#### Records for the exercise ####
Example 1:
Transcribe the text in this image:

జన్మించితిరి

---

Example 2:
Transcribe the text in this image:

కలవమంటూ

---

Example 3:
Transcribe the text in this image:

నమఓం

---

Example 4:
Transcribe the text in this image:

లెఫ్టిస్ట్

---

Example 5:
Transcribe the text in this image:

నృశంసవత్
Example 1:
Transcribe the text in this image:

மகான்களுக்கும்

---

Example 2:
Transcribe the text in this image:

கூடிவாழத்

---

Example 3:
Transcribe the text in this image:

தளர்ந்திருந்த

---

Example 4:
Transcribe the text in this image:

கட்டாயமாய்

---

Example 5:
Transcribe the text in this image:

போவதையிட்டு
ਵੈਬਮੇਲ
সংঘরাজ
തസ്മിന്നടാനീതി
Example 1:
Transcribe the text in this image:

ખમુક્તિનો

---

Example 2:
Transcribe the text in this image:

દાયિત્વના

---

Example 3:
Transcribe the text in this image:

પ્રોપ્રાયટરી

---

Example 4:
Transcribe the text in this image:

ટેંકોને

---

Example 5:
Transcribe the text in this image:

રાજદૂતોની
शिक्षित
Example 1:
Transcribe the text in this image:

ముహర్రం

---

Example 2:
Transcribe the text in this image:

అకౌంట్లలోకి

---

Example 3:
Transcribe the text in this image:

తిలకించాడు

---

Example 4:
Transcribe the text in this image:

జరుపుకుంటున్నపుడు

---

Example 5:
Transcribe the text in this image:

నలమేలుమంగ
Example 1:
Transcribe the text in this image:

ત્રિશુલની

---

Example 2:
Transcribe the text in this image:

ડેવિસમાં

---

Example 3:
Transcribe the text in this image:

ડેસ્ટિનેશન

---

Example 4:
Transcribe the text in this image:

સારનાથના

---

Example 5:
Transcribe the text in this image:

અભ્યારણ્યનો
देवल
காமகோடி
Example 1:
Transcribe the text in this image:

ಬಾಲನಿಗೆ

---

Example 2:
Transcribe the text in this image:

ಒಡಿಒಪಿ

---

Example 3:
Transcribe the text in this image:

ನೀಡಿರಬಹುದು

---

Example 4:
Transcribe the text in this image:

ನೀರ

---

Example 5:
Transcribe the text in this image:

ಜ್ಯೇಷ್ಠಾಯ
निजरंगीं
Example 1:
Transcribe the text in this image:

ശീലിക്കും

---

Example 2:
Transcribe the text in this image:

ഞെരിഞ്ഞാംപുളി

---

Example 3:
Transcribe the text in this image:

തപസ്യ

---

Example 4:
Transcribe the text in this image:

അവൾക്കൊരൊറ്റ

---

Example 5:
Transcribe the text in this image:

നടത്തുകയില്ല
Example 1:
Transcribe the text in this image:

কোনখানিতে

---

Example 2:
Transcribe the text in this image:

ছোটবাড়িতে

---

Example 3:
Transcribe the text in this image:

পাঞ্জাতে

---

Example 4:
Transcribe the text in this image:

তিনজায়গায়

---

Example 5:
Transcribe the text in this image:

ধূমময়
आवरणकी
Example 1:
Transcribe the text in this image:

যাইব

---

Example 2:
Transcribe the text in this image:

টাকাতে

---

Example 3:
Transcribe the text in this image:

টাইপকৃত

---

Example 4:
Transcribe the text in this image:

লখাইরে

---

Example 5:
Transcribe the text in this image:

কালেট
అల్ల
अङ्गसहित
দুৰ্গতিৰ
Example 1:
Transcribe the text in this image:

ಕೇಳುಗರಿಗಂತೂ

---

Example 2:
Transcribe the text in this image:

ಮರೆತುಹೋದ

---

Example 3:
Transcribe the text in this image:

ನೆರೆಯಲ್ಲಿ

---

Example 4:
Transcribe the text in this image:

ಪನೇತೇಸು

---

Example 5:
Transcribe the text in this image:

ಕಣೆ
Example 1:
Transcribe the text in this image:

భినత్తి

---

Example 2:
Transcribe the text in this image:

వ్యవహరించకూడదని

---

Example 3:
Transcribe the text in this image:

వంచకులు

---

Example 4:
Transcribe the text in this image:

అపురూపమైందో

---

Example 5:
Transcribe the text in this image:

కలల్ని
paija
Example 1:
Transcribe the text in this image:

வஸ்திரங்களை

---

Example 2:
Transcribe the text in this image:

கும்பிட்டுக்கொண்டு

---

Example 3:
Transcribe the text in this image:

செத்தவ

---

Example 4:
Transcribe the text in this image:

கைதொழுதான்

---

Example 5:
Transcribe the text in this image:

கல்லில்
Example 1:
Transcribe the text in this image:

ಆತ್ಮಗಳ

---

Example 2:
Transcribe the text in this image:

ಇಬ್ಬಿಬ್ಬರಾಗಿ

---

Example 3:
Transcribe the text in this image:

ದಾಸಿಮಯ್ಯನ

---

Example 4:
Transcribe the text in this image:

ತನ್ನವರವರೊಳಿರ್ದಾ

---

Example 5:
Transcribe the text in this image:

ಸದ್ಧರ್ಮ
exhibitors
####
● **Action item**: The answer must be the same records, repeated exactly and in full.

● **Exercise response**:
Example 1:
Transcribe the text in this image:

జన్మించితిరి

---

Example 2:
Transcribe the text in this image:

కలవమంటూ

---

Example 3:
Transcribe the text in this image:

నమఓం

---

Example 4:
Transcribe the text in this image:

లెఫ్టిస్ట్

---

Example 5:
Transcribe the text in this image:

నృశంసవత్
Example 1:
Transcribe the text in this image:

மகான்களுக்கும்

---

Example 2:
Transcribe the text in this image:

கூடிவாழத்

---

Example 3:
Transcribe the text in this image:

தளர்ந்திருந்த

---

Example 4:
Transcribe the text in this image:

கட்டாயமாய்

---

Example 5:
Transcribe the text in this image:

போவதையிட்டு
ਵੈਬਮੇਲ
সংঘরাজ
തസ്മിന്നടാനീതി
Example 1:
Transcribe the text in this image:

ખમુક્તિનો

---

Example 2:
Transcribe the text in this image:

દાયિત્વના

---

Example 3:
Transcribe the text in this image:

પ્રોપ્રાયટરી

---

Example 4:
Transcribe the text in this image:

ટેંકોને

---

Example 5:
Transcribe the text in this image:

રાજદૂતોની
शिक्षित
Example 1:
Transcribe the text in this image:

ముహర్రం

---

Example 2:
Transcribe the text in this image:

అకౌంట్లలోకి

---

Example 3:
Transcribe the text in this image:

తిలకించాడు

---

Example 4:
Transcribe the text in this image:

జరుపుకుంటున్నపుడు

---

Example 5:
Transcribe the text in this image:

నలమేలుమంగ
Example 1:
Transcribe the text in this image:

ત્રિશુલની

---

Example 2:
Transcribe the text in this image:

ડેવિસમાં

---

Example 3:
Transcribe the text in this image:

ડેસ્ટિનેશન

---

Example 4:
Transcribe the text in this image:

સારનાથના

---

Example 5:
Transcribe the text in this image:

અભ્યારણ્યનો
देवल
காமகோடி
Example 1:
Transcribe the text in this image:

ಬಾಲನಿಗೆ

---

Example 2:
Transcribe the text in this image:

ಒಡಿಒಪಿ

---

Example 3:
Transcribe the text in this image:

ನೀಡಿರಬಹುದು

---

Example 4:
Transcribe the text in this image:

ನೀರ

---

Example 5:
Transcribe the text in this image:

ಜ್ಯೇಷ್ಠಾಯ
निजरंगीं
Example 1:
Transcribe the text in this image:

ശീലിക്കും

---

Example 2:
Transcribe the text in this image:

ഞെരിഞ്ഞാംപുളി

---

Example 3:
Transcribe the text in this image:

തപസ്യ

---

Example 4:
Transcribe the text in this image:

അവൾക്കൊരൊറ്റ

---

Example 5:
Transcribe the text in this image:

നടത്തുകയില്ല
Example 1:
Transcribe the text in this image:

কোনখানিতে

---

Example 2:
Transcribe the text in this image:

ছোটবাড়িতে

---

Example 3:
Transcribe the text in this image:

পাঞ্জাতে

---

Example 4:
Transcribe the text in this image:

তিনজায়গায়

---

Example 5:
Transcribe the text in this image:

ধূমময়
आवरणकी
Example 1:
Transcribe the text in this image:

যাইব

---

Example 2:
Transcribe the text in this image:

টাকাতে

---

Example 3:
Transcribe the text in this image:

টাইপকৃত

---

Example 4:
Transcribe the text in this image:

লখাইরে

---

Example 5:
Transcribe the text in this image:

কালেট
అల్ల
अङ्गसहित
দুৰ্গতিৰ
Example 1:
Transcribe the text in this image:

ಕೇಳುಗರಿಗಂತೂ

---

Example 2:
Transcribe the text in this image:

ಮರೆತುಹೋದ

---

Example 3:
Transcribe the text in this image:

ನೆರೆಯಲ್ಲಿ

---

Example 4:
Transcribe the text in this image:

ಪನೇತೇಸು

---

Example 5:
Transcribe the text in this image:

ಕಣೆ
Example 1:
Transcribe the text in this image:

భినత్తి

---

Example 2:
Transcribe the text in this image:

వ్యవహరించకూడదని

---

Example 3:
Transcribe the text in this image:

వంచకులు

---

Example 4:
Transcribe the text in this image:

అపురూపమైందో

---

Example 5:
Transcribe the text in this image:

కలల్ని
paija
Example 1:
Transcribe the text in this image:

வஸ்திரங்களை

---

Example 2:
Transcribe the text in this image:

கும்பிட்டுக்கொண்டு

---

Example 3:
Transcribe the text in this image:

செத்தவ

---

Example 4:
Transcribe the text in this image:

கைதொழுதான்

---

Example 5:
Transcribe the text in this image:

கல்லில்
Example 1:
Transcribe the text in this image:

ಆತ್ಮಗಳ

---

Example 2:
Transcribe the text in this image:

ಇಬ್ಬಿಬ್ಬರಾಗಿ

---

Example 3:
Transcribe the text in this image:

ದಾಸಿಮಯ್ಯನ

---

Example 4:
Transcribe the text in this image:

ತನ್ನವರವರೊಳಿರ್ದಾ

---

Example 5:
Transcribe the text in this image:

ಸದ್ಧರ್ಮ
exhibitors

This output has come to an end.